The other is not only unnecessary, but in fact is known to be impossible, because it requires information to come out of a black box without anything entering the box to begin with.
Well, pointing out our ignorance on the matter was my sole intention; and the fact remains that this ignorance prohibits you from categorically stating that thought must be perceived in the same way everything else must be for us to be aware of it, because if that were the case and universally applicable, then the regress would indeed be infinite and unbreakable. At some point, something else must happen; what, I have no idea.
Also, just because you or I can’t think of any other options, it doesn’t mean that there are none – it was once thought that, regarding the hens, either god did it or the whole thing came together by chance, until Darwin pointed out that there’s this whole evolution thingy that explained matters rather neatly. Perhaps our present ignorance just means that we are in need of a similar breakthrough regarding a theory of consciousness.
Who knows? Maybe consciousness is just a fabrication of our memory, and our recall of it nothing different than a computer readout on a viewscreen noone reads?
It necessarily is, and analogy is always suspect anyways. It’s not a case of hen[sub]1[/sub] giving birth to hen[sub]2[/sub]. But consciousness[sub]1[/sub] perceiving the actions of consciousness[sub]1[/sub] and, in turn, having that perception evaluated by consciousness[sub]1[/sub], and that evaluation perceived and then evaluated by consciousness[sub]1[/sub], and so on.

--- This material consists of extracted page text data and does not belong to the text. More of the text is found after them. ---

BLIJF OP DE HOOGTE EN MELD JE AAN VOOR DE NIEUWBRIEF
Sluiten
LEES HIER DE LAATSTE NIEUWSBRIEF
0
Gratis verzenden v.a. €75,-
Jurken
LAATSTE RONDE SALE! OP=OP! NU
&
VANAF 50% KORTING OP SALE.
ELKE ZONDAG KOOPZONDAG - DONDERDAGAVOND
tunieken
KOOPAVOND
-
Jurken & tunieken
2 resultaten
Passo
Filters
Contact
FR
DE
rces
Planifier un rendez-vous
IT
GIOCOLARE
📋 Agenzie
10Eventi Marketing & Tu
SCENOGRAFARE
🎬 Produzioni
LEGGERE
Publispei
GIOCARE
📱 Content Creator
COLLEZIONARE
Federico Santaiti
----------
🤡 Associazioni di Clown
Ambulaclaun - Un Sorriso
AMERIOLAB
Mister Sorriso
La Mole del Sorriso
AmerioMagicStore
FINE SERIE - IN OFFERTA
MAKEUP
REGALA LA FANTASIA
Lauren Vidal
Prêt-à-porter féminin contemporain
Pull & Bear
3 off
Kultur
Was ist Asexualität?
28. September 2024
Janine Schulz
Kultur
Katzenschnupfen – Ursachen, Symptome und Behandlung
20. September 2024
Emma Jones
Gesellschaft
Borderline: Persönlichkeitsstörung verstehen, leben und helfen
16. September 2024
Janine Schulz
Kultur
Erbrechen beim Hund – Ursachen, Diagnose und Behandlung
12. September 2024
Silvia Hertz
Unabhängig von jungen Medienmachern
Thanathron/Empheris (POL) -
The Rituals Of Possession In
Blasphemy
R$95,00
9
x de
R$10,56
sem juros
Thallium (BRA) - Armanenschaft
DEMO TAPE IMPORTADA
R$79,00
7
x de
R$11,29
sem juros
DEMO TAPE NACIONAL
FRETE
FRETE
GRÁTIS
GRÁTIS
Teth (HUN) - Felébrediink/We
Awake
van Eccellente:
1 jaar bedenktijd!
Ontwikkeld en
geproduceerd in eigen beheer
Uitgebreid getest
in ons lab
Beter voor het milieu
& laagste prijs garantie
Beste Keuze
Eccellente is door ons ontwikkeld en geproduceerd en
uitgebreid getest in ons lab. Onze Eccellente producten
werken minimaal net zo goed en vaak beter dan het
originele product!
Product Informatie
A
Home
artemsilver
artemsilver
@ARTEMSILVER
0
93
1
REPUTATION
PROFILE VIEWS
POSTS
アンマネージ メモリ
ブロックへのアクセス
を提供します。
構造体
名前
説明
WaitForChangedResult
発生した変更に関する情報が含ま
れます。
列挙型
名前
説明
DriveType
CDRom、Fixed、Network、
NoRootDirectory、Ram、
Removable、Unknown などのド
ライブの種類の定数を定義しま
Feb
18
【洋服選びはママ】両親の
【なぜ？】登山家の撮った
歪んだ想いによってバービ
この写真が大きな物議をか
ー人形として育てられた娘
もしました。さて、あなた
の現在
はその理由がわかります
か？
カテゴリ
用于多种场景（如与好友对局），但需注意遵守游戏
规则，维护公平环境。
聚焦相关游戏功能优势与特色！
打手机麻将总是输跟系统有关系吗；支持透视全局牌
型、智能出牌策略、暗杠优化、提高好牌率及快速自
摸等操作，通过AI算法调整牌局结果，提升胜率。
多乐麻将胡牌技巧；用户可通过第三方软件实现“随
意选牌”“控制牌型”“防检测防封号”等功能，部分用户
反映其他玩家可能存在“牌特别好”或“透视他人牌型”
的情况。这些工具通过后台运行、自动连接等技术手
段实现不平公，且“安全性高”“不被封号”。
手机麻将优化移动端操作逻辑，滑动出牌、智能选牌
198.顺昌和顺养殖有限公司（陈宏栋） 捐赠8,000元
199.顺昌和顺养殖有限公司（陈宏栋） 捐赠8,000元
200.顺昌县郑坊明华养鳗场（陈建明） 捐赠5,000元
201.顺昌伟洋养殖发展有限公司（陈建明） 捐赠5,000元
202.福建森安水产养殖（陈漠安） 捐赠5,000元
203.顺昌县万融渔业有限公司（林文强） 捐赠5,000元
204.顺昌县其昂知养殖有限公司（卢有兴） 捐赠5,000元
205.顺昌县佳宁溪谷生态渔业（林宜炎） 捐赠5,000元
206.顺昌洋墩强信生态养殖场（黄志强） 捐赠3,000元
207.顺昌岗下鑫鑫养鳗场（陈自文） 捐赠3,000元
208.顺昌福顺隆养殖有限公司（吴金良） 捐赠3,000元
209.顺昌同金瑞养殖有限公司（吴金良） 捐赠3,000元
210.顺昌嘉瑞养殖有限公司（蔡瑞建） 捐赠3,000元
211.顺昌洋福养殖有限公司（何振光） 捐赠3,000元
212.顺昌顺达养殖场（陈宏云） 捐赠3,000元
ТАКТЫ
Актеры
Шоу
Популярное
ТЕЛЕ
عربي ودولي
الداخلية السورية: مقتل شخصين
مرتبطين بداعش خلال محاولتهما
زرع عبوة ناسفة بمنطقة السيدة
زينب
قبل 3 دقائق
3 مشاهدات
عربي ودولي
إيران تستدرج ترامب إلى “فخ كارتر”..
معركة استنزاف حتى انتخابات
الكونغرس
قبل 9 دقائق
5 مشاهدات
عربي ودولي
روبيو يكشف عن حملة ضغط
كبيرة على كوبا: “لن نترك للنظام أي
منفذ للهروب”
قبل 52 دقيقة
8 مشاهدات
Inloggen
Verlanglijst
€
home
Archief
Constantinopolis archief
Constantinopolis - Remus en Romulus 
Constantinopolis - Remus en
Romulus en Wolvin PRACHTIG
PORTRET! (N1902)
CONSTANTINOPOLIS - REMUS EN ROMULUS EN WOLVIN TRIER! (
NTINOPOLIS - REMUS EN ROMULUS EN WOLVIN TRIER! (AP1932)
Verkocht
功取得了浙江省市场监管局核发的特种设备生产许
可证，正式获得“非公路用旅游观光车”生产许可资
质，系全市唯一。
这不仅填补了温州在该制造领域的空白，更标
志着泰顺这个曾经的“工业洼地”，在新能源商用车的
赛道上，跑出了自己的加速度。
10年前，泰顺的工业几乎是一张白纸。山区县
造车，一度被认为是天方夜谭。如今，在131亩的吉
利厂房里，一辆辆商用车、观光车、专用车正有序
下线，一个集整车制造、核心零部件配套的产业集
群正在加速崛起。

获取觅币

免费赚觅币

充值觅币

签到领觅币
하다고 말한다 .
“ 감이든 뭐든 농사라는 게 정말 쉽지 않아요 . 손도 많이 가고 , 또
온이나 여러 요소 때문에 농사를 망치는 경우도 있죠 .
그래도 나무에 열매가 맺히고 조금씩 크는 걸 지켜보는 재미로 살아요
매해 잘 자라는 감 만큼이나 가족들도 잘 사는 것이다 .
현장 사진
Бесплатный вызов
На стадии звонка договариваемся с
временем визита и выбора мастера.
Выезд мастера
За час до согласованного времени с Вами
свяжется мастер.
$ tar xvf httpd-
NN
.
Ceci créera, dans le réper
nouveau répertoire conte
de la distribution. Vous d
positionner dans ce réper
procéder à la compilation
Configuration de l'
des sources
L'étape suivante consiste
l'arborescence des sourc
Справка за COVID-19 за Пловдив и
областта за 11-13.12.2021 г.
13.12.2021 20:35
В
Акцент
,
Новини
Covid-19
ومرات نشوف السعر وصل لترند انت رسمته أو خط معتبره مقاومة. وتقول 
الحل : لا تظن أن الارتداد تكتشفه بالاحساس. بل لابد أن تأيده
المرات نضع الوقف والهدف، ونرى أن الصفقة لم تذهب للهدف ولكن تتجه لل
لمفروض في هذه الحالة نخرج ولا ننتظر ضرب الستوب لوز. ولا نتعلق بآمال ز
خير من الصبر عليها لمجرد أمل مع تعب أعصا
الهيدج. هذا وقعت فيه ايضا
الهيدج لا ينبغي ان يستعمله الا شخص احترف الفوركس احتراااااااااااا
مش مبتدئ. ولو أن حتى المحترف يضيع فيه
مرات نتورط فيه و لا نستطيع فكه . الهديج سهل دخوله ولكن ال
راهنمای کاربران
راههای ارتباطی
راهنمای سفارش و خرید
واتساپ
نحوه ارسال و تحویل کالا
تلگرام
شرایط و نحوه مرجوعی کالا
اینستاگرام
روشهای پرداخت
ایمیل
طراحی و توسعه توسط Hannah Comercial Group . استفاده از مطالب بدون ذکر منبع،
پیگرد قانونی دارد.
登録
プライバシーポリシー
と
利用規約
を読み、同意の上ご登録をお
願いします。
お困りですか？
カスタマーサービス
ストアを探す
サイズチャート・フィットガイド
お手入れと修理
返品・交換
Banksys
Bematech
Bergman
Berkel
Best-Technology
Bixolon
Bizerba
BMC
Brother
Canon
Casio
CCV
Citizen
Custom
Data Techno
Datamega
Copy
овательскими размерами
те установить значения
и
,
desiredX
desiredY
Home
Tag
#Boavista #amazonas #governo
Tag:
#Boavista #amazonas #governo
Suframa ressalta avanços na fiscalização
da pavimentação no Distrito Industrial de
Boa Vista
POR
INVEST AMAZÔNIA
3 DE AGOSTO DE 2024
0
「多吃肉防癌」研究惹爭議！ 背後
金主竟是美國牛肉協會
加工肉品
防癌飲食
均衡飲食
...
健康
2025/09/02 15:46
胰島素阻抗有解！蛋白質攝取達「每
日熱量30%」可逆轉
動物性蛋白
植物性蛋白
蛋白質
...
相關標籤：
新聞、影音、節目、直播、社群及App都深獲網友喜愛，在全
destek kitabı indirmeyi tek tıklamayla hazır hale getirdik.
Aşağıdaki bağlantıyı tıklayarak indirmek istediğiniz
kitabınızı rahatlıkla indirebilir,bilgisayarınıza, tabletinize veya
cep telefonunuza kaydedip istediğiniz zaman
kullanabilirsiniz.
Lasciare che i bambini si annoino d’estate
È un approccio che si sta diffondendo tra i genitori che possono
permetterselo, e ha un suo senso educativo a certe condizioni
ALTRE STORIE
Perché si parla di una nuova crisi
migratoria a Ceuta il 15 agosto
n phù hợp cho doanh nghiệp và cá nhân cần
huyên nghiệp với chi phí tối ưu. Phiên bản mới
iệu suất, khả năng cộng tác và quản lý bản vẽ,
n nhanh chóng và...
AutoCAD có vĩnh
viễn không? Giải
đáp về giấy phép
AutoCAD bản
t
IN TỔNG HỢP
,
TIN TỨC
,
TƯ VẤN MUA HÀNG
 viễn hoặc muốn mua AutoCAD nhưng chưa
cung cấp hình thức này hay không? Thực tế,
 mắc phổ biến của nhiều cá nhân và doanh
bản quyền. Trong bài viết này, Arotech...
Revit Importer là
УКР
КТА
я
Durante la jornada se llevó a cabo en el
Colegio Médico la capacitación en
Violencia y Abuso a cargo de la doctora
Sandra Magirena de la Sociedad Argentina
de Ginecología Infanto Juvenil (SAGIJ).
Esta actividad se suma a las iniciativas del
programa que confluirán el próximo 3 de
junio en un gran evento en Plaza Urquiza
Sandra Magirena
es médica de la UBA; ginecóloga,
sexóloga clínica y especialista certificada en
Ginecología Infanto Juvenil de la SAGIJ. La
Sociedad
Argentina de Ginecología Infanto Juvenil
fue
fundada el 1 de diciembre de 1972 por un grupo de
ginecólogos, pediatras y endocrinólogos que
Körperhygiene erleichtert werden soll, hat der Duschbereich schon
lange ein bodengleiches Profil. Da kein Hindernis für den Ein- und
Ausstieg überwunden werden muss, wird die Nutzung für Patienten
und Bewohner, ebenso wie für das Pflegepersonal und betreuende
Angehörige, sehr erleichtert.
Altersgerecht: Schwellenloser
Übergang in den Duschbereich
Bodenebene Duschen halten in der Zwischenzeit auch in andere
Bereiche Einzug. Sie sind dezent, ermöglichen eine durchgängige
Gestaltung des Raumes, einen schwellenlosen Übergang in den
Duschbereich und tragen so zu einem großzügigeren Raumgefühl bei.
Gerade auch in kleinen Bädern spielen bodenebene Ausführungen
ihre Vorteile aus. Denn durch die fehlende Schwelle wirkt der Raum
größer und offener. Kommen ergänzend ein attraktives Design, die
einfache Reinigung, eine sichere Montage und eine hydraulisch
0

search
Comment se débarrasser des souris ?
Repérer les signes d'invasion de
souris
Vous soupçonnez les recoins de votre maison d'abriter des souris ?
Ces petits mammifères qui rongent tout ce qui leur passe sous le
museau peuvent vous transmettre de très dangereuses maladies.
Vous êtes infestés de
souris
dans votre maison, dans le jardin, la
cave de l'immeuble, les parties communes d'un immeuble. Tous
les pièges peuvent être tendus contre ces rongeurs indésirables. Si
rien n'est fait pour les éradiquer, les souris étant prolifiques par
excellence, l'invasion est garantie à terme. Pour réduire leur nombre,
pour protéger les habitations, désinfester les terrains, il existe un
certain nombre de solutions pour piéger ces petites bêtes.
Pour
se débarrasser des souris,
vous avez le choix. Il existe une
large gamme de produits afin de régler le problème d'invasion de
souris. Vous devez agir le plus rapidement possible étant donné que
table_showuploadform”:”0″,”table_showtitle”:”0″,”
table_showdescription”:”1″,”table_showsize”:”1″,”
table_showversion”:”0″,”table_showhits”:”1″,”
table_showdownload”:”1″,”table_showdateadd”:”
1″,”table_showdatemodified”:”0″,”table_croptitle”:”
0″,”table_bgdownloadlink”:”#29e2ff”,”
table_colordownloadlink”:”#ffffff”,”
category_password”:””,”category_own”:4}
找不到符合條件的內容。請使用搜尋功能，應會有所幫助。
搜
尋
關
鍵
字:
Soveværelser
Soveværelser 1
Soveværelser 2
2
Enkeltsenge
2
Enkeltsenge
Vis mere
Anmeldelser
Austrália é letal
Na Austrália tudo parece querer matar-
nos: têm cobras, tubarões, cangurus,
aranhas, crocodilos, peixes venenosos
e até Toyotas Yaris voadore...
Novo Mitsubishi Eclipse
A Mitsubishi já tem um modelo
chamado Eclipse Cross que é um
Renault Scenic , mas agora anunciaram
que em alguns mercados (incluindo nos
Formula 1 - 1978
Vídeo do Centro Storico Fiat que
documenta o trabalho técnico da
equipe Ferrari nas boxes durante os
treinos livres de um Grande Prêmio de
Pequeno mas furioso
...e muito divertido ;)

It’s a Strange Loop because, for instance, whatever level of the hierarchy you get to, in order to be apprehended it must be perceived. But perception was the basic, first level function.
This is not, at all, a convincing argument.
There’s nothing, at all, to suggest that the Strange Loop can’t just keep looping and various ‘functions’ of mind can’t be used upon each other or themselves, for that matter.
It is an ‘infinite regress’ in a manner similar but different to mathematical infinity. You can always take the previous number and add one to it. Numbers go on forever and we know this without having to count them. Thoughts, however, do not. You always perceive that you have perceived something, and perceive that you have perceived that you perceived it, and so on. But at some point you die of old age, so it’s not truly infinite. It’s more accurate to say that it is limitlessly recursive.